Southern Africa economic slump highlights green growth imperative

AfDB has suggested the private sector is a crucial partner to achieving the green growth transition. (Image source: Adobe Stock)

The African Development Bank (AfDB) has released The Southern Africa Economic Outlook, examining the trends and developments occurring in the region as well as analysing the potential role of the private sector in financing climate action and green growth ambitions

According to AfDB, southern Africa has witnessed a slowdown in economic growth over the past year with GDP growth barely reaching 2.7% – a level lower than the global average of 3.4% and African average of 3.8%. 

While much of this stagnation can be attributed to the civil unrest, electricity supply problems and natural disasters which are plaguing South Africa (the region’s largest economy), other countries are also mirroring the slowdown. Zimbabwe, Zambia, Malawi, Madagascar and São Tomé and Príncipe have all experienced adverse weather events, hindering economic progress. 

Looking ahead, AfDB expects growth in the region to slow down further in 2023 to 1.6%, followed by a slight improvement of 2.7% in 2024. Across this time, external debt burden – which stood at 48% in 2022 – is expected to remain high across the region although the fiscal deficit improved slightly in 2022 at 3.5% of GDP in 2022. 

This means, the report notes, that per capita income growth for most countries is short of the growth rate needed to reverse the increase in poverty caused by Covid-19 and put the region on track to meet Sustainable Development Goal 1: No Poverty. Within the region, unemployment is described as one of the biggest challenges, especially in youth. 

Going green 

In meeting the challenges of the region, AfDB has highlighted the importance of green growth. The report states, “As southern African countries seek to address the challenges in regard to the energy sector, green growth generates policies and programmes that simultaneously facilitate the energy transition, and achieve poverty reduction, environmental protection, resource efficiency, and economic growth in an integrated manner… Green growth aims at reconciling the quest for ongoing economic growth with the imperative of staying within environmental limits and maintaining healthy ecosystems.

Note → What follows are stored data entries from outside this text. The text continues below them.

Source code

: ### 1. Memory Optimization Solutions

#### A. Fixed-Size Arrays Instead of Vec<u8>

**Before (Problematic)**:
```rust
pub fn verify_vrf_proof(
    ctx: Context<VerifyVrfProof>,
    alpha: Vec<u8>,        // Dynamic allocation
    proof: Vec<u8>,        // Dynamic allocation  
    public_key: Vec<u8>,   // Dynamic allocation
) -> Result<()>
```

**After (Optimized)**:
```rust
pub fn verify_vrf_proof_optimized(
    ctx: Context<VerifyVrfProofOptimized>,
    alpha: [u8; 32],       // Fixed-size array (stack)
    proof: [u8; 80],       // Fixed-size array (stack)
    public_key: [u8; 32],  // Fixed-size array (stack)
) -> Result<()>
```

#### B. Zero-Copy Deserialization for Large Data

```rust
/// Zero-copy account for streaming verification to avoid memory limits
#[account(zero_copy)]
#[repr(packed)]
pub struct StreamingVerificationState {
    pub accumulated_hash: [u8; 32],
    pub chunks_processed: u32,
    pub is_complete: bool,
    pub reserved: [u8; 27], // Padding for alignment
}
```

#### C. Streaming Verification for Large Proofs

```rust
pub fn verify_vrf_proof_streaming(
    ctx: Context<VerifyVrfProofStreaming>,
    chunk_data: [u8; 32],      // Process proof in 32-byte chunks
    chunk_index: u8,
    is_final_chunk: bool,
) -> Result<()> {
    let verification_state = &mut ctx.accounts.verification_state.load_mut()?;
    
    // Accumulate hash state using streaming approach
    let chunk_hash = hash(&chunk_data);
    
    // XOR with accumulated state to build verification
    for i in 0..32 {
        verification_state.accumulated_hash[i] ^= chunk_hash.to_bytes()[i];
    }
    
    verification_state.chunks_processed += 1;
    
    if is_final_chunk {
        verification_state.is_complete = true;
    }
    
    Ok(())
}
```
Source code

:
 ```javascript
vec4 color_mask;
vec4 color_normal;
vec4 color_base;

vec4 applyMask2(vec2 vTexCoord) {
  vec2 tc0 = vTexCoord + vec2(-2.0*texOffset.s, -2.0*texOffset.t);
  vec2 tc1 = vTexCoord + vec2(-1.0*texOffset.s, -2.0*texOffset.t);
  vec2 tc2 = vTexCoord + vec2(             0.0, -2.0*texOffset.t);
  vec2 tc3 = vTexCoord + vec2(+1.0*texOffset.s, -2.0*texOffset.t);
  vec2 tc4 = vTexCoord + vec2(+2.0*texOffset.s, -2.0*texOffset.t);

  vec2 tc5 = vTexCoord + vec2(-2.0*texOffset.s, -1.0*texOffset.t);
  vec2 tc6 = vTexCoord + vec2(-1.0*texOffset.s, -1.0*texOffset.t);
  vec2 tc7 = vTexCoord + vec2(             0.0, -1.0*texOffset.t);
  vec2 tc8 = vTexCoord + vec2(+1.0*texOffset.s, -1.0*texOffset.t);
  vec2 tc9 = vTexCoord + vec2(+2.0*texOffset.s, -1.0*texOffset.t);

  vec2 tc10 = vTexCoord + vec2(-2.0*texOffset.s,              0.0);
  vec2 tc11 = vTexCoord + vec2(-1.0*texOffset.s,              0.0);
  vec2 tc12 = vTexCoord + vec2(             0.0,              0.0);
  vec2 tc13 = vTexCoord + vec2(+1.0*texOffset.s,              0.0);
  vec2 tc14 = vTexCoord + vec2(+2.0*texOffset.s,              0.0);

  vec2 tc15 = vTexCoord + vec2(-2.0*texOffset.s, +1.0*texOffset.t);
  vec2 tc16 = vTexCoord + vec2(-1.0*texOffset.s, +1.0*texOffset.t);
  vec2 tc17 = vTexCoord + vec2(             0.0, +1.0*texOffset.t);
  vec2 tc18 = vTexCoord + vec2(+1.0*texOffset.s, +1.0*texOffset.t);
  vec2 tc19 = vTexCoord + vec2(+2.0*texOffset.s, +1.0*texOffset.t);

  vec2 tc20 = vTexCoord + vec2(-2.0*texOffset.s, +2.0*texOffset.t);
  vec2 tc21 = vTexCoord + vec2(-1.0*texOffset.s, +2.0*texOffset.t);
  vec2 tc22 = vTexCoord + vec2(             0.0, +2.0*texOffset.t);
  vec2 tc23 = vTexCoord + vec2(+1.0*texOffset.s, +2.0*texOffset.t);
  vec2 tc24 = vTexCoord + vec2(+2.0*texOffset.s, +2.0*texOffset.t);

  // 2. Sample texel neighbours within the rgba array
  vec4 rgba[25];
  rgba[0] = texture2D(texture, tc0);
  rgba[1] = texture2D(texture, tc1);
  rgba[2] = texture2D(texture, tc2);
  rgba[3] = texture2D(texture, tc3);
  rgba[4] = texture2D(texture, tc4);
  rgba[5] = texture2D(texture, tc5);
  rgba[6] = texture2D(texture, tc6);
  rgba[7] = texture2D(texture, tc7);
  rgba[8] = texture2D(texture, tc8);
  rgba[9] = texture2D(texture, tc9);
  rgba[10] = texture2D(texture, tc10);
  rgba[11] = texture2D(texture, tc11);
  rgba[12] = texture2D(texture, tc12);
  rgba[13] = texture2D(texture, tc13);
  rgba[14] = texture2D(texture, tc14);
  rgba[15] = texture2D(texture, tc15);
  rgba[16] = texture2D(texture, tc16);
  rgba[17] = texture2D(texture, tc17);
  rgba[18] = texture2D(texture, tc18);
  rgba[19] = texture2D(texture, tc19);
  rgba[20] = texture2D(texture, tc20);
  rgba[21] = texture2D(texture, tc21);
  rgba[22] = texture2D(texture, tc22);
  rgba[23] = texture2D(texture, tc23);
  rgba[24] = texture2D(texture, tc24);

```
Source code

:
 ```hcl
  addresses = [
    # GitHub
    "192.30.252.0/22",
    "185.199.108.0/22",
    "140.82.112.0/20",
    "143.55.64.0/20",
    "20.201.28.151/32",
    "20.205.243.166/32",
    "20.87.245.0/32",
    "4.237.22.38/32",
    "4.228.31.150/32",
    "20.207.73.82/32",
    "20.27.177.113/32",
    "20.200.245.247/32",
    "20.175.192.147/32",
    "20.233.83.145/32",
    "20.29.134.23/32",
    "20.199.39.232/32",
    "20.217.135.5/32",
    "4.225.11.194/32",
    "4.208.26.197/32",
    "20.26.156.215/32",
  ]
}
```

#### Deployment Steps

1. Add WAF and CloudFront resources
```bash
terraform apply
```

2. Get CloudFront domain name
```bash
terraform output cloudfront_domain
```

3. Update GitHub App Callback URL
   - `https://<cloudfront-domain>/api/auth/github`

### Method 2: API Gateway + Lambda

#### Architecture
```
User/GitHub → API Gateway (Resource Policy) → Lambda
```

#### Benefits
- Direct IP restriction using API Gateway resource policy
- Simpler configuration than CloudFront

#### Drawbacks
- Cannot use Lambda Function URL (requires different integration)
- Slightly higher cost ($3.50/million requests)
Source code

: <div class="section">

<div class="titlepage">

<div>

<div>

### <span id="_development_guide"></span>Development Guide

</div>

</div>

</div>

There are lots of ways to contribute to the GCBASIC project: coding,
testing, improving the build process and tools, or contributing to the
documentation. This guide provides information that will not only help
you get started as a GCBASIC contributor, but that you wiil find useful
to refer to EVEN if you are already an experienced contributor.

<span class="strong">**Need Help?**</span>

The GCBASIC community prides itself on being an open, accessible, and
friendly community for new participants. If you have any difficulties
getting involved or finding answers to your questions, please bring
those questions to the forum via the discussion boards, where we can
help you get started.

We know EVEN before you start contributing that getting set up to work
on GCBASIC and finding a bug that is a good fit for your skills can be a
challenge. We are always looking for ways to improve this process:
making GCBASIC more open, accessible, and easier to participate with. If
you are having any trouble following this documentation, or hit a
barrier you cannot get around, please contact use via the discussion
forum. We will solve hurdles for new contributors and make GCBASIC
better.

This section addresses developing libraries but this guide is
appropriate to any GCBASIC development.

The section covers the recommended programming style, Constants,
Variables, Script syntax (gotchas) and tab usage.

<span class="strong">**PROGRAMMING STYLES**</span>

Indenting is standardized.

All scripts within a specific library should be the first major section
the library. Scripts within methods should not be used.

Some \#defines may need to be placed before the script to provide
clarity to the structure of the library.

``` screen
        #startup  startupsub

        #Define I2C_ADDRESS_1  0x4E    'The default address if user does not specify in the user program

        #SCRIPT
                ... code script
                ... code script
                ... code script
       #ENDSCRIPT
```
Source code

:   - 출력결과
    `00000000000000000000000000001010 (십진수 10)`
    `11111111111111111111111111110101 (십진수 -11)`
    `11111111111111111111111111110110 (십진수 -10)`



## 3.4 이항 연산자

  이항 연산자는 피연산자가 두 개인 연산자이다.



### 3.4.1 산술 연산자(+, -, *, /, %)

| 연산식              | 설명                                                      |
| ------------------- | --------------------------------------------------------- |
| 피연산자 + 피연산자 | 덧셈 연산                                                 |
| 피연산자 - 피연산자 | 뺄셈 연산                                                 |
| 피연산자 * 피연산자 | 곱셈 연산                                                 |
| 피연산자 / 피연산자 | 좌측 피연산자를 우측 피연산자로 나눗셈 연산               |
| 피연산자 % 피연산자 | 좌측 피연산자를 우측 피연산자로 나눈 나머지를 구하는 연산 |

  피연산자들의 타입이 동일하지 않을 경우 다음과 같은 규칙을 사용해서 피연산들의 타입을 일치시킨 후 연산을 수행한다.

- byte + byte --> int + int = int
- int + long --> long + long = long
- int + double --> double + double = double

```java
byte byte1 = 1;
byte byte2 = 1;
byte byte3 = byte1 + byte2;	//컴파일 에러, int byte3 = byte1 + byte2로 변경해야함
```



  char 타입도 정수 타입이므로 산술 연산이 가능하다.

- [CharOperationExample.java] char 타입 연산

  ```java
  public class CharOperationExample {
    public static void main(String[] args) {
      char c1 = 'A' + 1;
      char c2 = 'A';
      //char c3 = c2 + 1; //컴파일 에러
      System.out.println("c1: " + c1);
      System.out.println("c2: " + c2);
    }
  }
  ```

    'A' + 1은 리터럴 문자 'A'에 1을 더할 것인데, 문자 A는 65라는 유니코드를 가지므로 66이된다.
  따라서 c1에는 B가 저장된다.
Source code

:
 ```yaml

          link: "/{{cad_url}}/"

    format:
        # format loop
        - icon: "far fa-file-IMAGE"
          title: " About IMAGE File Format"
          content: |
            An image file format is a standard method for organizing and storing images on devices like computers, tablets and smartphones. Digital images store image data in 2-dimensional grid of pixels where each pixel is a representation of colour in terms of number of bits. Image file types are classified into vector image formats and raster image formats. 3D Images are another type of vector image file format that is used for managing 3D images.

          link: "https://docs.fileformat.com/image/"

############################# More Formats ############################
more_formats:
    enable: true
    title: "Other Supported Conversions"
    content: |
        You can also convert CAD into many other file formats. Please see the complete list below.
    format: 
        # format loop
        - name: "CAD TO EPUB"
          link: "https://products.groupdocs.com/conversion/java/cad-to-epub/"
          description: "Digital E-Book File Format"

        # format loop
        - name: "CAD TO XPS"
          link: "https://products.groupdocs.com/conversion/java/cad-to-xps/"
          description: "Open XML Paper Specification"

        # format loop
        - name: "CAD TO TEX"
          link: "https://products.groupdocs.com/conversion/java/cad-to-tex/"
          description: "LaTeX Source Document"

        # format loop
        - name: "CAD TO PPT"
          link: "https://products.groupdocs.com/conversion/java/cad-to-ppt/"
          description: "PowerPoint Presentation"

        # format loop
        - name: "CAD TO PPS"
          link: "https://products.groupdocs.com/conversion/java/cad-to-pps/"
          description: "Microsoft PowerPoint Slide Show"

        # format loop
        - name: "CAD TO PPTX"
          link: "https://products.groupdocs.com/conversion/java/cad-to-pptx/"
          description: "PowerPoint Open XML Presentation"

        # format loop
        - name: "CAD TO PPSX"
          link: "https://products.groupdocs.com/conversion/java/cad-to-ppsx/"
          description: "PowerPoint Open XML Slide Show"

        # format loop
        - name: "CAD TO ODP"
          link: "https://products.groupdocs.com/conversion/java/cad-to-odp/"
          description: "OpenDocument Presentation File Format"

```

“Green growth is a pre-requisite to drive climate goals as outlined in the Paris Agreement of limiting warming as well as the long-lasting quest for structural transformation… By addressing social and environmental externalities, and market failures that emerge from the pursuit of economic growth and investing in and protecting natural capital, green growth pathways reduce ecological scarcities and environmental risks.”

While several southern African countries have embarked on green growth agendas in a holistic manner, there has been sluggish progress in its green growth performance from 2010-2021, most specifically in the dimensions of green economic opportunities and social inclusion.

In redressing this shortfall, there is an urgent and increasing need for climate action at large-scale investment, with the private sector a crucial partner to achieving the green growth transition. 

The report notes that the financial needs for climate action in southern Africa currently stand at around US$1 trillion, representing an annual requirement of US$90.3bn across 2020-2030. Presently, the region only receives US$6.2bn, 6.9% of what is required. Furthermore, most southern African countries receive financing for mitigation projects rather than adaption. According to Kevin Urama, African Development Bank vice president and chief economist, these problems underline the urgency of finding new ways to mobilise financing to address Africa’s development challenges. 

“We estimate that the continent will need about US$235bn to US$250bn annually between now and 2030 to meet investments needed under the Nationally Determined Contributions. So this leaves Africa, the African private sector and the global private sector with an investment opportunity of up to US$213.4 billion annually to address climate change alone,” he said.

The report sets out policy options required to establish an enabling environment for the private sector including:

• Short-term policy options: Developing a country-level road map for green growth and climate action that includes mobilising of private sector finance; strengthening governance systems to ensure that proceeds from private sector finance are transparent and accountable; addressing specific access barriers to private-sector financing; advancing the use of blended finance instruments to leverage additional private sector finance; and enhancing training, capacity building to screen adaptation and mitigation investment projects and to promote bankable green projects.

• Medium-term policy options: Expanding and deepening capital markets, as well as addressing the unsustainable debt to the mobilisation of private sector finance through the support of MDBs and DFIs.

• Long-term policy option: Reforming the financial sector, increasing government effectiveness, and promoting regional coordination of the international private and public institutions.